History
Terry Wright
Terry Wright’s roots stretch deep into Sydney’s history, with a
great grandfather who drove hansom cabs through the city’s
colonial by-ways. In the late 19th century, his father, George
Frederick Wright, was one of many who took up the meat trade,
running shops across the suburbs in Maroubra, Drummoyne, Balmain
and Randwick. These were the days of ice houses, cool rooms and
carcases hung in the open air, attended by boys waving swatches
of gum leaves to keep off the flies.
George Wright raised a family of eleven children, with Terry the
last born in 1934. Depression and war interrupted the family
business and the Wrights relocated to Batlow on the south-west
slopes of New South Wales. Terry returned with his father at
war’s end to set up a new living and working situation in
Sydney. His father wanted him to go to the elite Catholic
boarding school, Riverview College, but instead, Terry chose
Engadine’s Boys Town.
Strictly speaking he was not eligible for this home for wayward
boys but George Wright managed to persuade Father Tom Dunlea
that it was in his son’s best interests to go there. The Spencer
Tracy film of Boys Town had recently shown at cinemas and Terry
was captivated by the prospect of school, in a town run by and
for boys.
It was at Boys Town that he learnt the trade at the hands of
some of the best meat retailers in the state. The Meat and
Allied Trades Federation of Australia (MATFA) had taken a strong
interest in Boys Town, supplying it with a meat school with
state of the art equipment and weekly tuition. Their aim was to
assist the charitable intentions of the town but also to equip
young men who could replace those lost to the meat trade through
war. Fred Forrest, the President of NSW MATFA was the man in
charge, instructing a host of growing boys, kitted up with the
best tools and uniform the trade could offer.

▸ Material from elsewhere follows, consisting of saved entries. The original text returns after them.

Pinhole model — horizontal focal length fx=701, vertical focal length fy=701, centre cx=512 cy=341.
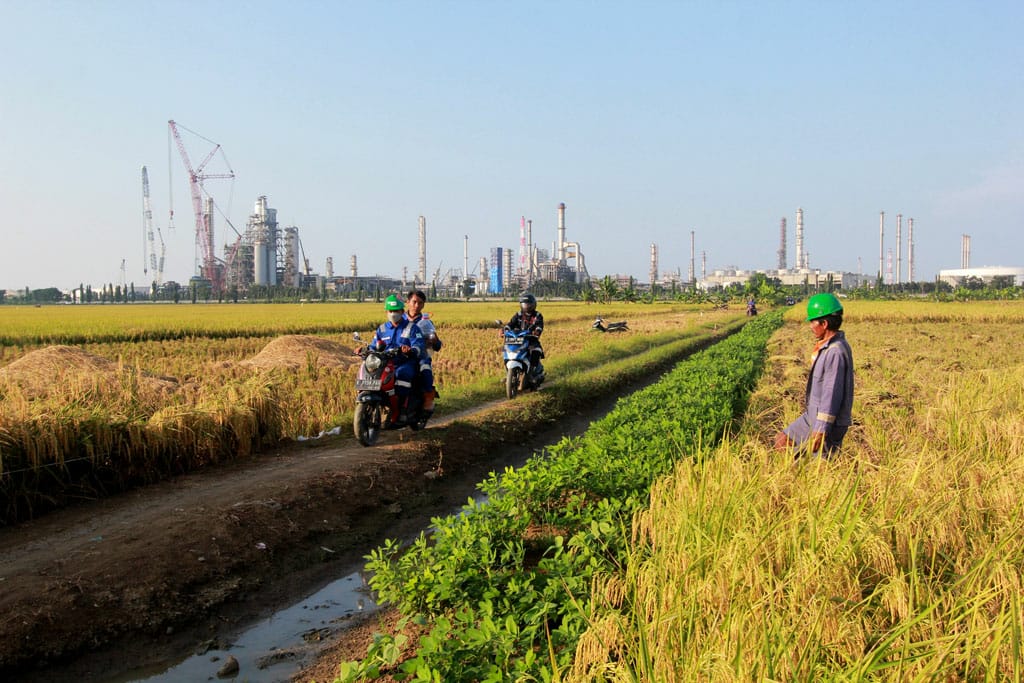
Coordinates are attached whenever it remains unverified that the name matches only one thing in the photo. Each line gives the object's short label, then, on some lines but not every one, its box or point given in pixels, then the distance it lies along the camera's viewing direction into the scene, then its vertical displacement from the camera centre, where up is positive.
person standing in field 4.87 -0.57
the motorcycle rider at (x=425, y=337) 9.20 -0.42
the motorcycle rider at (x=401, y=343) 8.86 -0.46
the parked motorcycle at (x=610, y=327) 32.31 -1.09
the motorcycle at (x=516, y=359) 12.73 -0.98
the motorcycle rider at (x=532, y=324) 13.02 -0.35
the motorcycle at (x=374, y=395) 8.45 -1.06
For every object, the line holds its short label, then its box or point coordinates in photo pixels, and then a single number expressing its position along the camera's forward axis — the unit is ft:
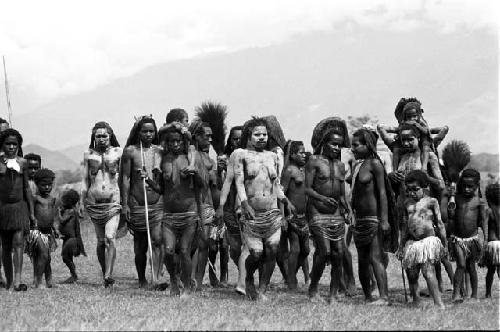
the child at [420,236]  30.25
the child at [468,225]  34.53
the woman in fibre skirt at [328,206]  31.53
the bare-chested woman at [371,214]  31.89
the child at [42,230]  37.68
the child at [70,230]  40.63
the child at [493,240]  34.68
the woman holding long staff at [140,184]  37.37
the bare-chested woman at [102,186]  38.70
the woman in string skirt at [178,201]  32.60
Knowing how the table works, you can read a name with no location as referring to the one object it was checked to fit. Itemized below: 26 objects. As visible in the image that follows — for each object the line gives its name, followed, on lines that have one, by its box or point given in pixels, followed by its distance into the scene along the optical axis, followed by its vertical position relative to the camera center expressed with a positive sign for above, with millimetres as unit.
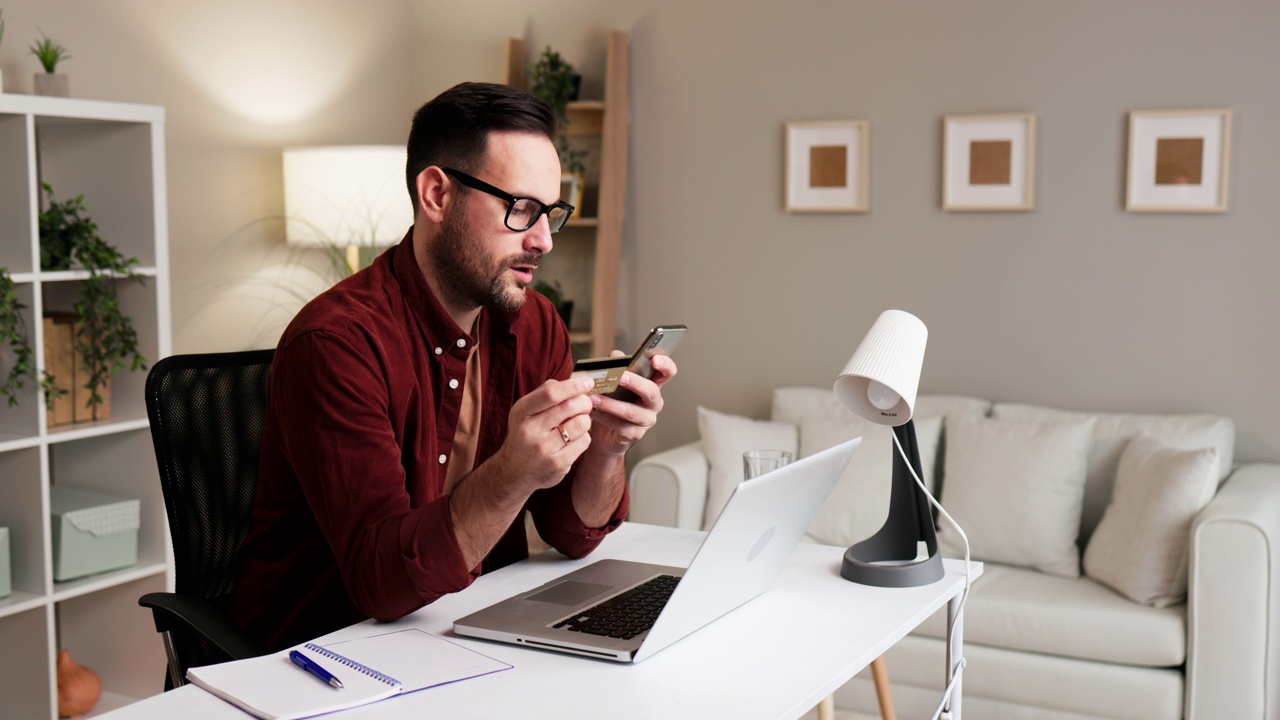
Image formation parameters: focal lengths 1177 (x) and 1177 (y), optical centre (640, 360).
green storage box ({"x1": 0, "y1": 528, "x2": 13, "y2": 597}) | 2682 -709
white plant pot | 2805 +408
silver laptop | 1322 -423
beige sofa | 2670 -714
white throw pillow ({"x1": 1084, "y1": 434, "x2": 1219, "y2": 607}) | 2814 -639
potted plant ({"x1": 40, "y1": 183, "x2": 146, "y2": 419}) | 2781 -80
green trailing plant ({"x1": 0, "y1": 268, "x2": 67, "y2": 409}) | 2566 -201
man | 1443 -210
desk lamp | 1440 -250
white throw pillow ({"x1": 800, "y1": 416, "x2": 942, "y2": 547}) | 3311 -645
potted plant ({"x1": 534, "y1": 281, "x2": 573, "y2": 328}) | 4137 -142
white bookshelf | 2678 -422
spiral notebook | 1199 -450
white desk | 1199 -454
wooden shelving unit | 4105 +273
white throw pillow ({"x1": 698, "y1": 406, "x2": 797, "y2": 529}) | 3439 -544
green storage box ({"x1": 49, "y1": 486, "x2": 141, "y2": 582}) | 2783 -663
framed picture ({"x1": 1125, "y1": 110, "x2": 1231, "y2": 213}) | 3289 +291
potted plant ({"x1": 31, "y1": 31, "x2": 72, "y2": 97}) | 2807 +424
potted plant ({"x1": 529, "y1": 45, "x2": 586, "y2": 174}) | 4125 +615
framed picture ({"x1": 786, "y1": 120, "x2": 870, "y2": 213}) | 3801 +307
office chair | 1802 -313
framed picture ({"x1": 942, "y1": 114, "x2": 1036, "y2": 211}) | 3551 +303
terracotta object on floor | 2971 -1091
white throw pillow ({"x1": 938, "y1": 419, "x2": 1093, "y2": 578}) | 3129 -624
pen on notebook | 1239 -442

The end of school years saw Terry full of the energy and
commitment his customers came to know and respect. He managed
shops in Sydney and New Zealand before returning to Clovelly
Road Randwick and the business George Wright had started after
World War 2. The family still had the residence but the shop
was, by now, in other hands. Terry restored the Wright’s
interest in the building, eventually buying the freehold, an
uncommon move for butchers in those years. These were
revolutionary years for the meat trade, with new technology,
regulations and markets but Terry was ready for the challenge.
Married and with a young family, he modernized the shop and
threw himself into the task of establishing one of the finest
retail meat businesses in the country.
The rest is history. The shop and business is still owned and
run by the Wright family but they have diversified into
different markets, still retaining the friendly local presence
and goodwill of over half a century of successful trading.